The school year isn't over yet, and technically it isn't even summer. But as temps soared into the 90s Thursday, the New York Public Library launched its annual summer reading program. And for the first time, the library will let students count Internet reading along with books in their summer diaries.
Jack Martin, assistant director of public programs for children, teens and families for the New York Public Library, says that's because the nature of reading has changed.
"Reading can mean reading online, reading can mean reading a newspaper, reading can mean reading a book," he explained at a celebration outside the Seward Park library branch in Chinatown featuring a student band, a clown and the library system's mascot, the lion Fortitude.
"We've actually revamped our website to capture all those different kinds of activities. So kids can record the actual books that they read during the summer if they read books. But they can also log the amount of time that they read."

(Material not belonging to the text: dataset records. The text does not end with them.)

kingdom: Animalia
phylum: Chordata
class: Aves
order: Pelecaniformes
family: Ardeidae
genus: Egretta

Fifteen year-old Brittany Lopez of the Bronx was last year's summer reading champ. She read 325 books last summer, more than any other kid in the library program. "I read them anywhere I went, home, library park, anywhere," said the ninth grader at Morris Academy for Collaborative Studies in the Bronx. "I have no idea what got into me. I wanted to see how far I could go."
The library's goal is to sign up 100,000 students this summer. Seventy-five thousand students participated last year.
The event in Chinatown was to support summer reading. But volunteers also passed out petitions against the mayor's plan to cut $40 million in library funding out of the next fiscal year's budget.